Fact: I spend a lot of time talking food and boys with Leah on G-chat. (Like right now.) We’ll meet there at 8 AM to discuss the Outside the Box Challenge, and before I know it, it’s noon, and we’ve consulted on very important topics like “Which kettlebell should I buy?” and “Should you have sex before you work out?”
I’ve always loved Leah’s blog because she covers food and nutrition so well; her blog was what really helped me give up processed foods. She’s always the first to have an informed opinion on new food issues, research, and controversy. I really trust her. So when she told me last month that saturated fat might not be so bad — after I peed my pants over my cholesterol results — I listened. And I turned to her with my questions about coconut oil.
Coconut oil has always been considered a “bad fat” because it’s so high in saturated fat. I always thought of it like a naughty Catholic school girl. Like, it’s a plant fat, so it looks innocent…but then you realize when you get into it…uh-oh! But the latest research shows that maybe this plant fat/girl gone wild is actually…good! Did she go to confession or what?!
I was pretty open to this, mainly because I freaking love coconut. Leah and I talked more about it and I read her blog post on it, which links to articles about saturated fat not causing heart disease. And because I do love me some good fats — and coconut oil comes with a list of benefits — I was dying to try it. Well, first, I had to ask Leah what was really on my mind….
“What does it taste like? Because it looks like it tastes like sunscreen.”

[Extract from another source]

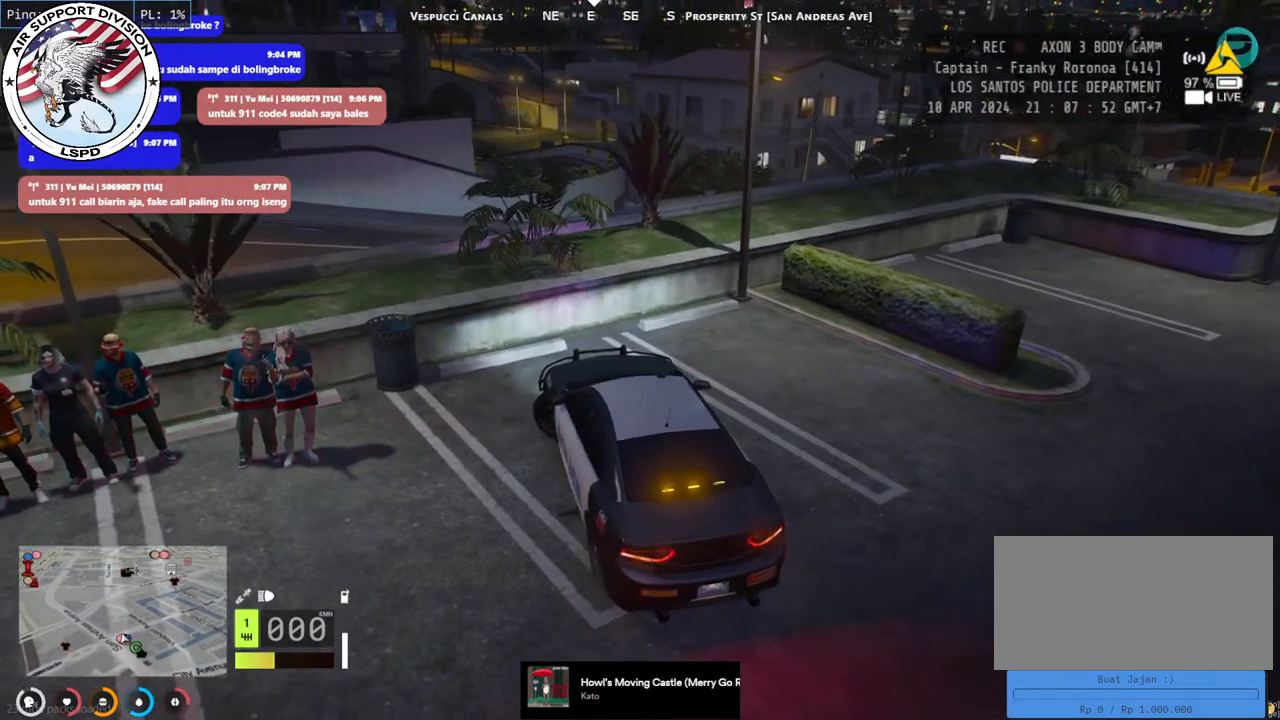
{"keys": ["a", "s", "w"], "mouse": [], "events": []}
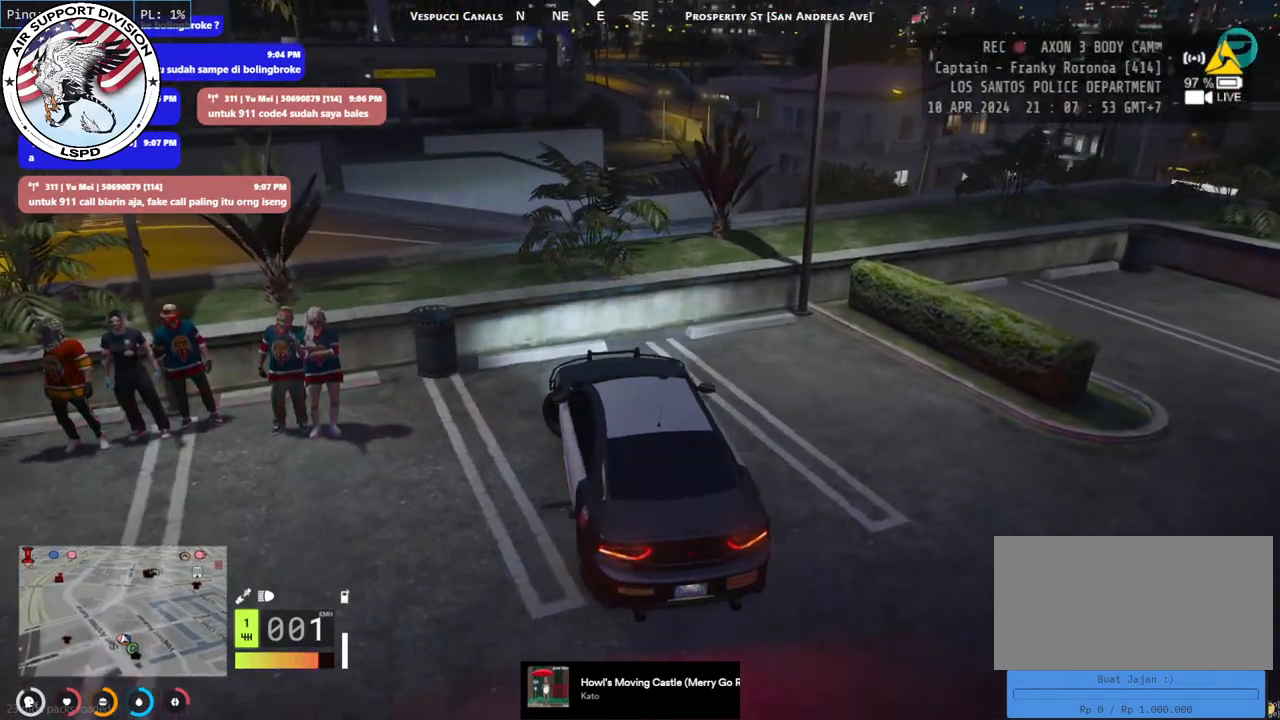
{"keys": ["q"], "mouse": [], "events": [[317, "a", "up"], [317, "s", "up"], [350, "w", "up"], [500, "q", "down"]]}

She assured me that it tasted very, very mild and that she’d been using it as a cooking oil for eggs and veggies. Then she said that you can put it in smoothies. My mind was racing with possibilities and I couldn’t even type fast enough. “OMG AND PROBABLY OATMEAL!?!?” I slammed out as she anticipated my next question and wrote, “I haven’t put it it oatmeal but I’ll bet that’s good too!”
I figured my entire life was about to turn into one pina colada flavored dish after another. I went to Whole Foods last week specifically to buy coconut oil. Two days later, I realized Spectrum makes it and it is sold at Kroger, and it’s $3 less per jar. Oh well.
I was so excited to try it! I opened it the next day at breakfast.
It totally looks like sunscreen, right?! I dabbed my finger in it and tasted it. It was…mild. Very, very light flavor.
For my first recipe, I put it in a smoothie with frozen pineapple and fronana. It was a delightful way to start the day and definitely felt tropical, but not in a “Where’s that pool boy to put lotion on my back?” sort of way. The coconut taste was very, very slight.
So far, I’ve only put it in smoothies, as I haven’t had the patience to do a new take on my pina oatlada recipe. But I’m liking it so far. It’s definitely satiating, which is awesome. A lot of the research I’ve read on the new saturated fat says to go for coconut milk, but personally, I find this thick and waxy coconut oil much sexier. I’m looking forward to sauteing shrimp in it, and using it for curry, which is one of my favorite dishes.
Have you guys used it at all? Any suggestions or creative methods??
It’s not going to replace all my MUFAs and nuts, but I really like that it’s bringing some variety to the fats I’m bringing into my bod. And it lets me pretend I’m on a beach when I’m really in suburban Michigan. Sure, the research is new, but hey…most girls around here pretend they are on a beach by spending hours in tanning beds. We know the research on that, so for now, I’ll stick with my coconut oil method, thankyouverymuch.